### WHAT IS BEING ASKED
Retype all of the listing exactly, with no pictures.

════════════════════

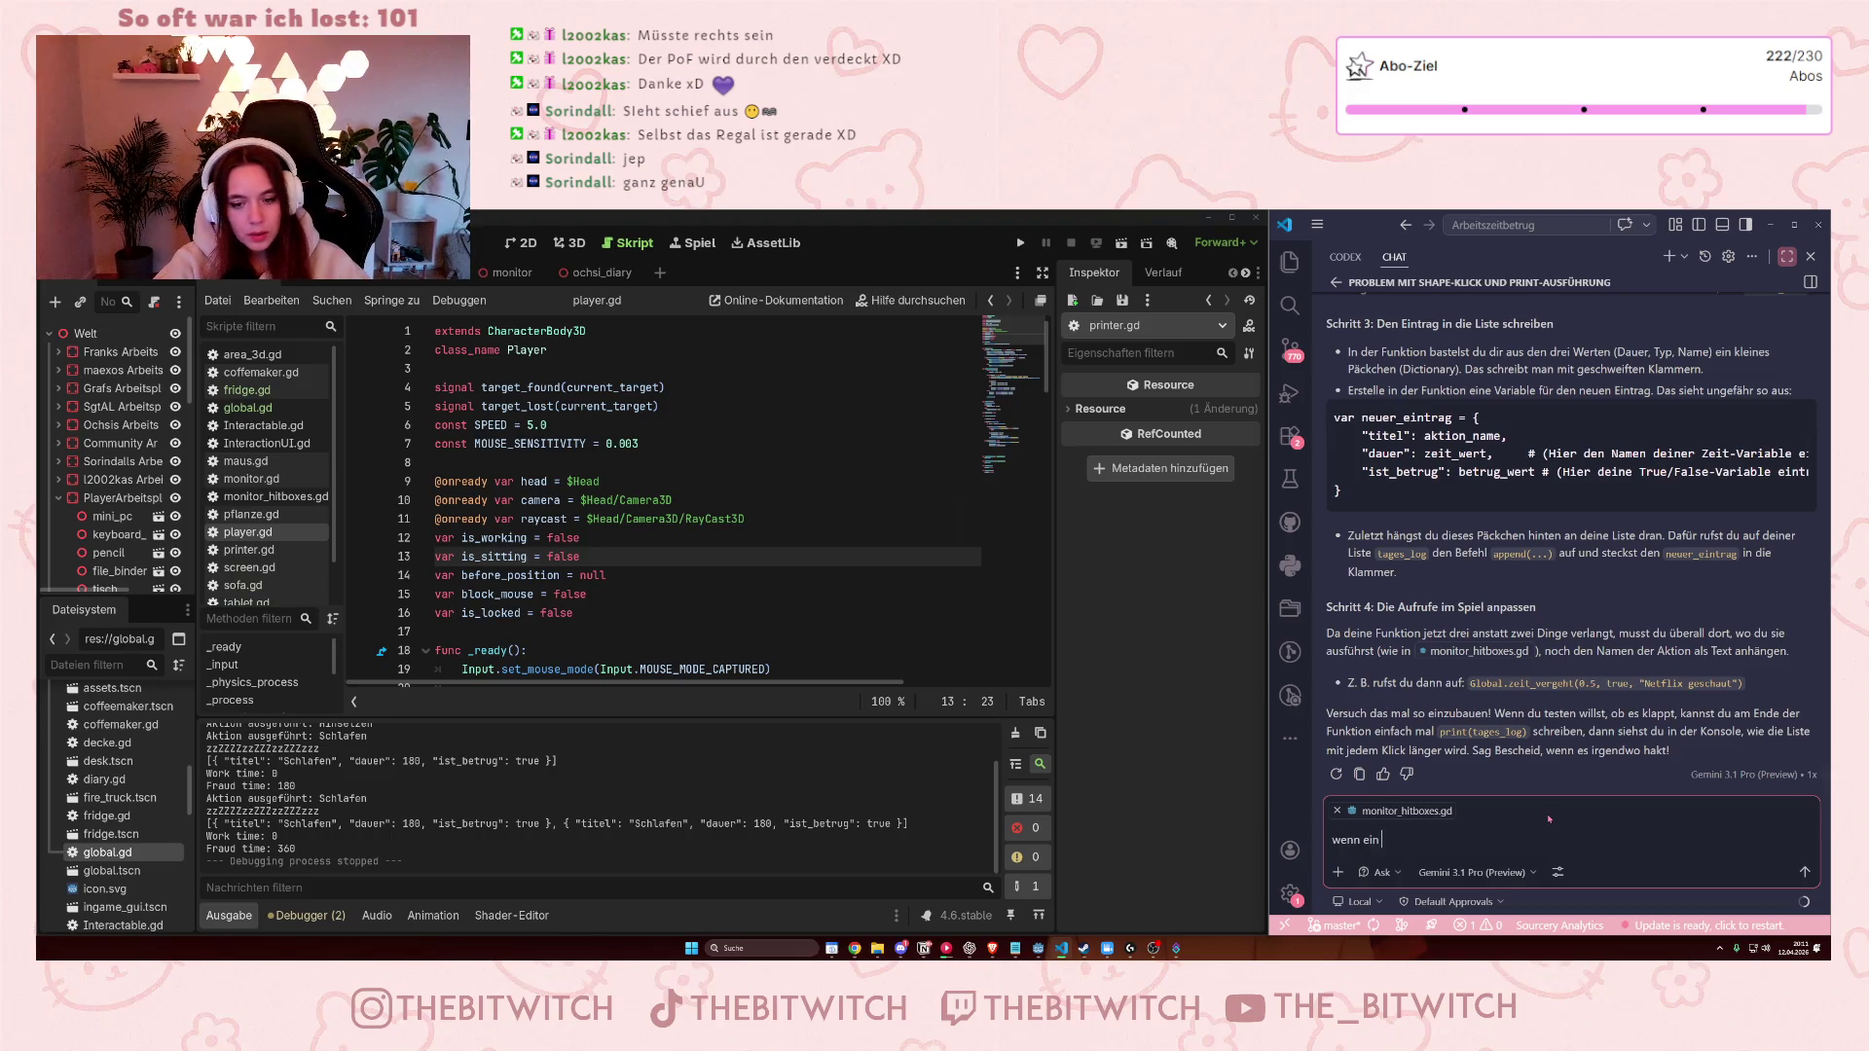
{"action": "type", "text": "(also die"}
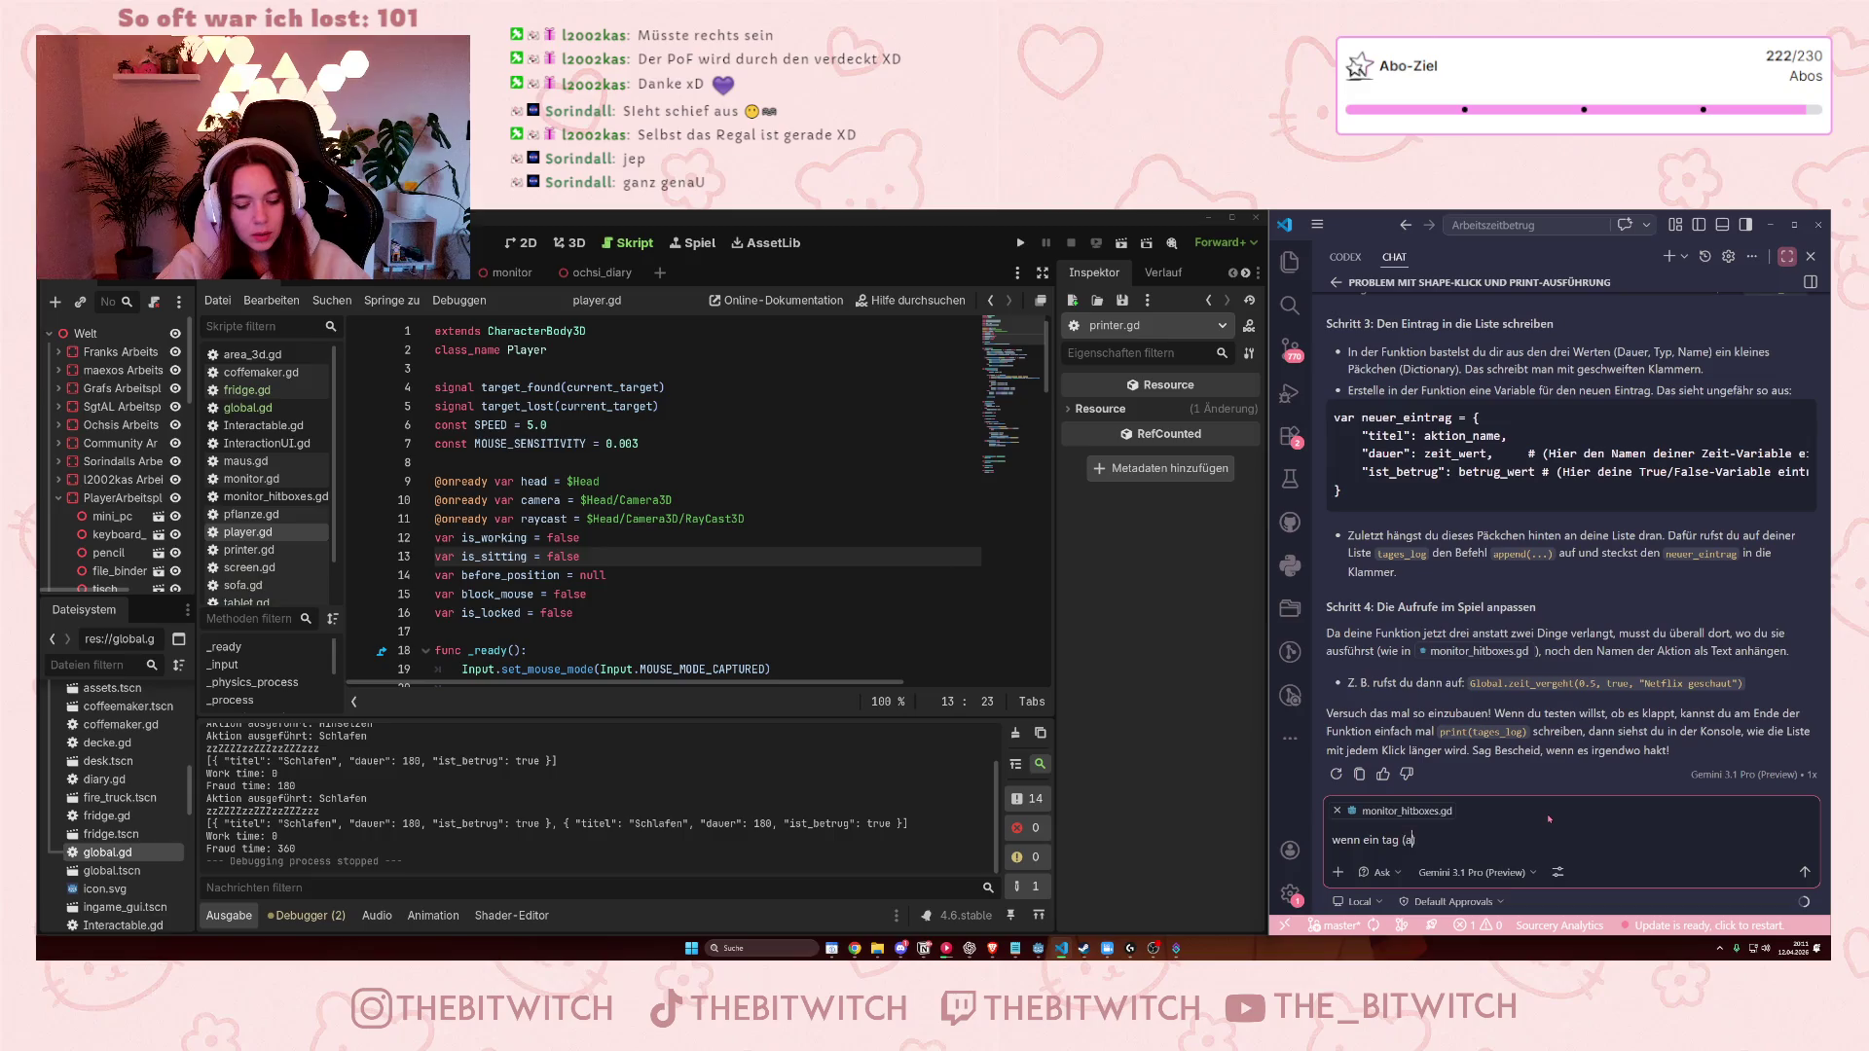
{"action": "type", "text": " )"}
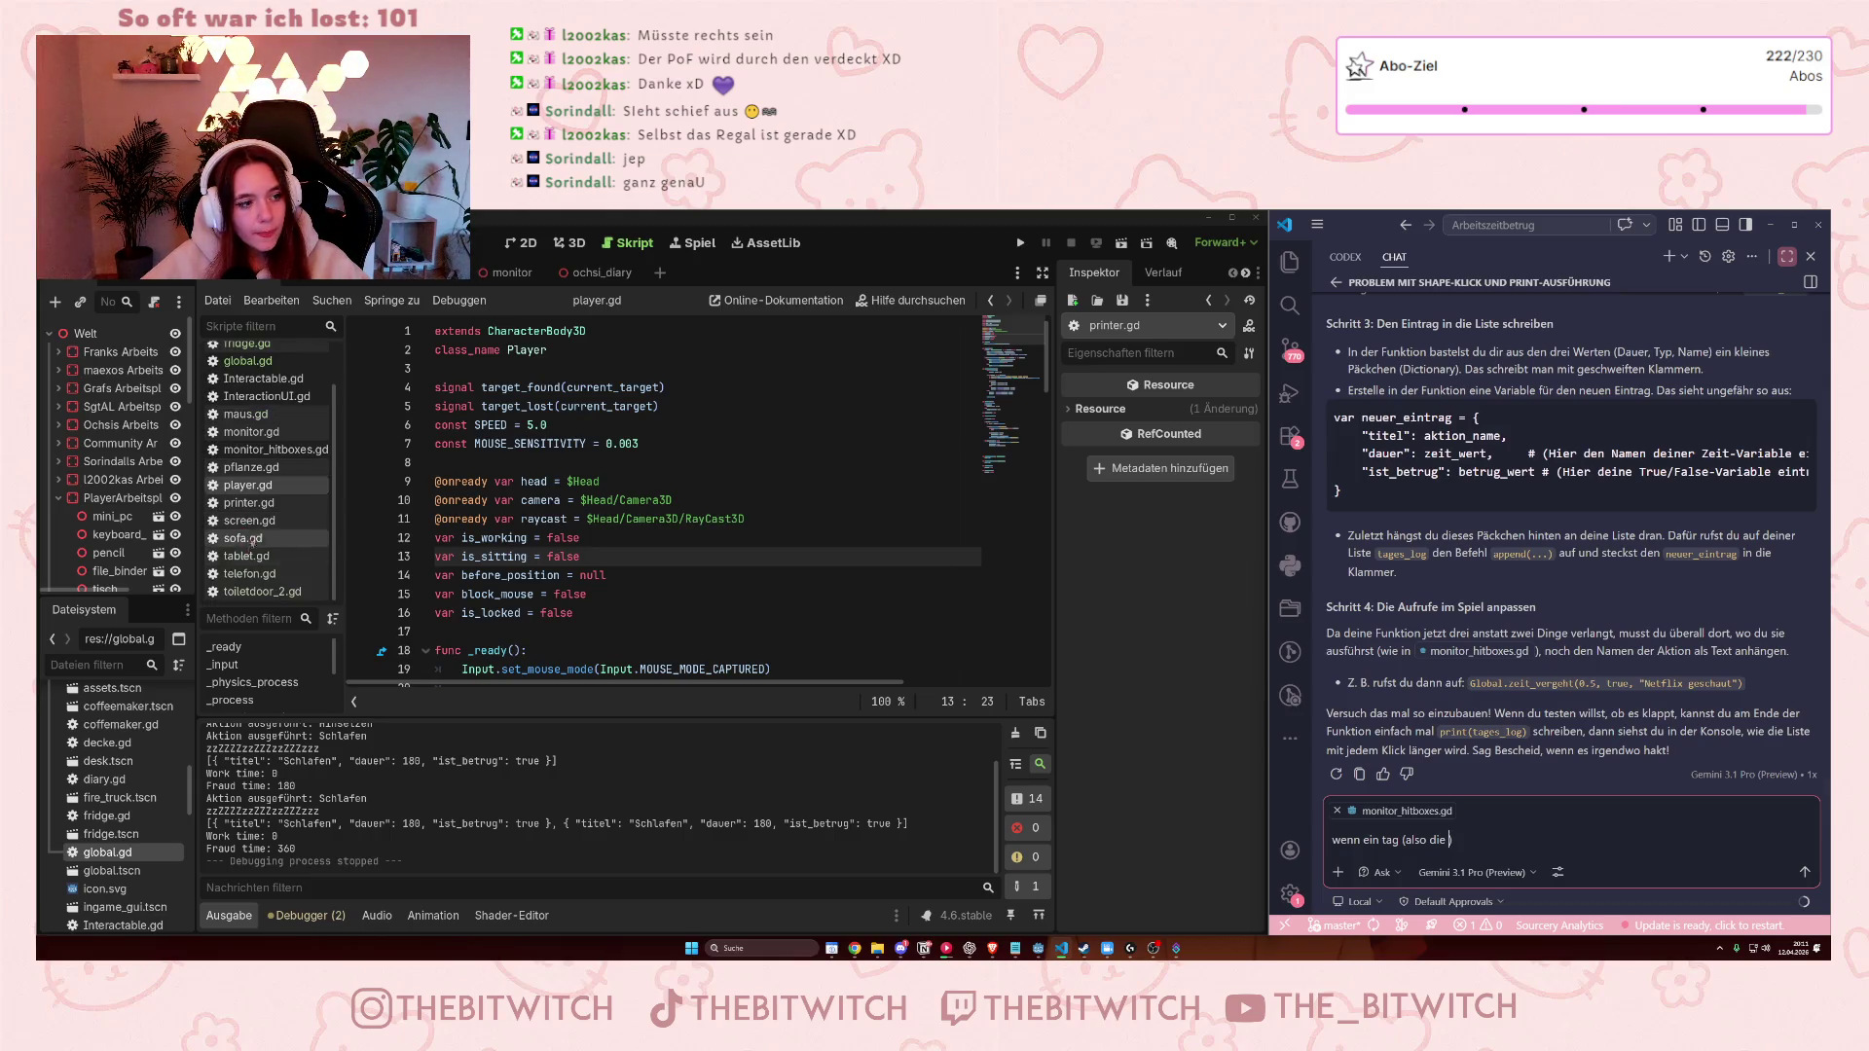
{"action": "scroll", "coordinate": [255, 413], "scroll_direction": "down", "scroll_amount": 1}
{"action": "scroll", "coordinate": [255, 414], "scroll_direction": "up", "scroll_amount": 1}
{"action": "left_click", "coordinate": [249, 407]}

════════════════════

### TASK SOLUTION
{"action": "type", "text": "(also die"}
{"action": "type", "text": " )"}
{"action": "scroll", "coordinate": [255, 413], "scroll_direction": "down", "scroll_amount": 1}
{"action": "scroll", "coordinate": [255, 414], "scroll_direction": "up", "scroll_amount": 1}
{"action": "left_click", "coordinate": [249, 407]}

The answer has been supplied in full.